# Halloween by Alice Cooper



## Pumpkinhead625 (Oct 12, 2009)

There was a post about this song when it was first released:

http://www.halloweenforum.com/halloween-music/87014-keeping-halloween-alive.html

It's on my Halloween playlist every year.


----------



## Dex1138 (Sep 4, 2013)

I think its lesser known status (which is a SHAME!) is because it was an iTunes exclusive release.


----------



## Dinosaur1972 (Mar 28, 2007)

Very fun song. Cooper clearly has still got it. Our area classic rock station broadcasts "Nights With Alice Cooper", and he's a terrific host.


----------



## Pumpkinhead625 (Oct 12, 2009)

Dinosaur1972 said:


> Very fun song. Cooper clearly has still got it. Our area classic rock station broadcasts "Nights With Alice Cooper", and he's a terrific host.


I've heard that broadcast a few times. Alice is a riot! Very funny and entertaining guy.

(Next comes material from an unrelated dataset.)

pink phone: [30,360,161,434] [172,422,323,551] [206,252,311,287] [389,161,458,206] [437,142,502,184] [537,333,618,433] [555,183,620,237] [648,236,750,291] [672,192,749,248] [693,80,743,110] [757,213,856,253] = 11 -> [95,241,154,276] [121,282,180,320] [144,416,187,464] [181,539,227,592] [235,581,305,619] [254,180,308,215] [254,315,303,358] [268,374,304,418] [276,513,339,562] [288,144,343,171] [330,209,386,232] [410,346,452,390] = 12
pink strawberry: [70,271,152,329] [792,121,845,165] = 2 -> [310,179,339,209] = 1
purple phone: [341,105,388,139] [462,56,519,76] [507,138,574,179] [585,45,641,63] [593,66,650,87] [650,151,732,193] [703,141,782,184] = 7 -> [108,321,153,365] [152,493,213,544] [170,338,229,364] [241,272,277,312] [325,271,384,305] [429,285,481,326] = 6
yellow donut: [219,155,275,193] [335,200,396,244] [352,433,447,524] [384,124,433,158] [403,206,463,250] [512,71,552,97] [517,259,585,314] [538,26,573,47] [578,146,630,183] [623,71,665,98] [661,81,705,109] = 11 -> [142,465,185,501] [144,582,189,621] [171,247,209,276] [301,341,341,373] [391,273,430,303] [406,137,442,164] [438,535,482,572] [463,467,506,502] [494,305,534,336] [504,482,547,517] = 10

Incidentally, this song is available from amazon now (that's where I got it from).


----------



## kprimm (Apr 3, 2009)

As soon as this song came out I put it in my skulltronix and programmed a routine for it. check it out here

http://youtu.be/ofEGVoaGRgo


----------



## SAMHAYNES (May 22, 2012)

I prefer the one from friday the 13th 6 for halloween but this is also awesome, im an 80s kid i suppose!


----------



## spiderqueen (Aug 31, 2009)

For Halloween 2012, I made an Alice Cooper pumpkin with his face painted on the front, and lyrics from this song on the back. It was pretty dang awesome, if I do say so myself! I haven't been a regular on this forum for so long, I don't think I ever posted it here!


----------



## Oak Lane Cemetery (Sep 5, 2011)

Love the Deadmau5 version of it called "Fear" ... http://youtu.be/7rxvfEqlvHM 

Great remix with some pumping bass and a peppier beat. I used it for my video last year.


----------